- _Work request_: Repeat every record below exactly, leaving out the pictures.

─── Material shown ───

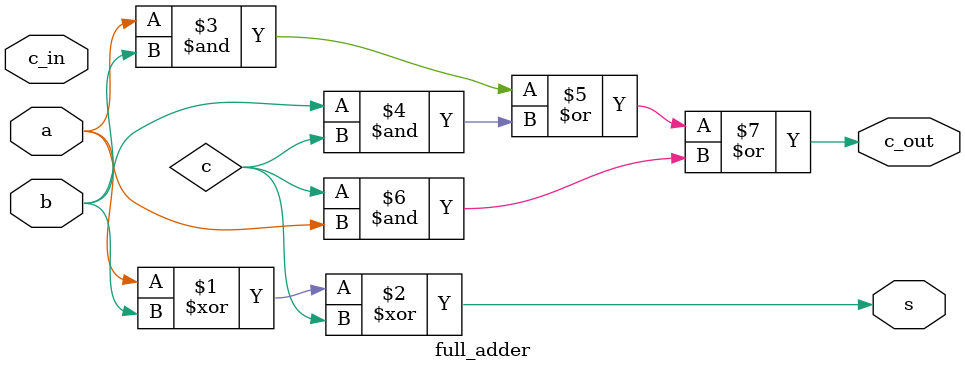
<source format=v>
/*
 *-----------------------------------------------------------------------------
 *     Copyright (C) 2022 by Dolphin Technology
 *     All right reserved.
 *
 *     Copyright Notification
 *     No part may be reproduced except as authorized by written permission.
 *
 *     Module/Class: full_adder
 *     Project     : fpga_hls_programming
 *     Author      : lampn0
 *     Created     : 2022-19-05 20:04:18
 *     Description :
 *
 *     @Last Modified by:   lampn0
 *     @Last Modified time: 2022-19-05 20:04:18
 *-----------------------------------------------------------------------------
 */
module full_adder (
  input       a     ,
  input       b     ,
  input       c_in  ,
  output wire s     ,
  output wire c_out
);

assign s = a ^ b ^ c;
assign c_out = (a&b) | (b&c) | (c&a);

endmodule : full_adder
</source>
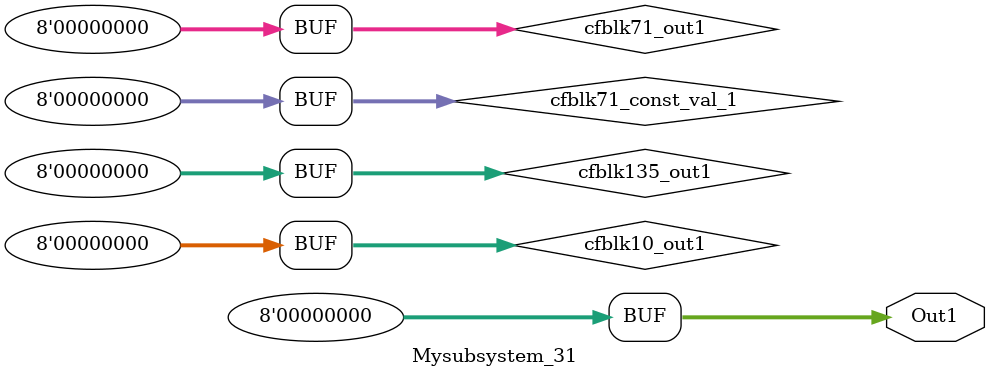
<source format=v>



`timescale 1 ns / 1 ns

module Mysubsystem_31
          (Out1);


  output  [7:0] Out1;  // uint8


  wire [7:0] cfblk135_out1;  // uint8
  wire [7:0] cfblk10_out1;  // uint8
  wire [7:0] cfblk71_const_val_1;  // uint8
  wire [7:0] cfblk71_out1;  // uint8


  assign cfblk135_out1 = 8'b00000000;



  assign cfblk10_out1 = (cfblk135_out1 > 8'b00000000 ? 8'b00000001 :
              8'b00000000);



  assign cfblk71_const_val_1 = 8'b00000000;



  assign cfblk71_out1 = cfblk10_out1 + cfblk71_const_val_1;



  assign Out1 = cfblk71_out1;

endmodule  // Mysubsystem_31


</source>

───

- _Result below_:
<source format=v>
/*
 *-----------------------------------------------------------------------------
 *     Copyright (C) 2022 by Dolphin Technology
 *     All right reserved.
 *
 *     Copyright Notification
 *     No part may be reproduced except as authorized by written permission.
 *
 *     Module/Class: full_adder
 *     Project     : fpga_hls_programming
 *     Author      : lampn0
 *     Created     : 2022-19-05 20:04:18
 *     Description :
 *
 *     @Last Modified by:   lampn0
 *     @Last Modified time: 2022-19-05 20:04:18
 *-----------------------------------------------------------------------------
 */
module full_adder (
  input       a     ,
  input       b     ,
  input       c_in  ,
  output wire s     ,
  output wire c_out
);

assign s = a ^ b ^ c;
assign c_out = (a&b) | (b&c) | (c&a);

endmodule : full_adder
</source>
<source format=v>



`timescale 1 ns / 1 ns

module Mysubsystem_31
          (Out1);


  output  [7:0] Out1;  // uint8


  wire [7:0] cfblk135_out1;  // uint8
  wire [7:0] cfblk10_out1;  // uint8
  wire [7:0] cfblk71_const_val_1;  // uint8
  wire [7:0] cfblk71_out1;  // uint8


  assign cfblk135_out1 = 8'b00000000;



  assign cfblk10_out1 = (cfblk135_out1 > 8'b00000000 ? 8'b00000001 :
              8'b00000000);



  assign cfblk71_const_val_1 = 8'b00000000;



  assign cfblk71_out1 = cfblk10_out1 + cfblk71_const_val_1;



  assign Out1 = cfblk71_out1;

endmodule  // Mysubsystem_31


</source>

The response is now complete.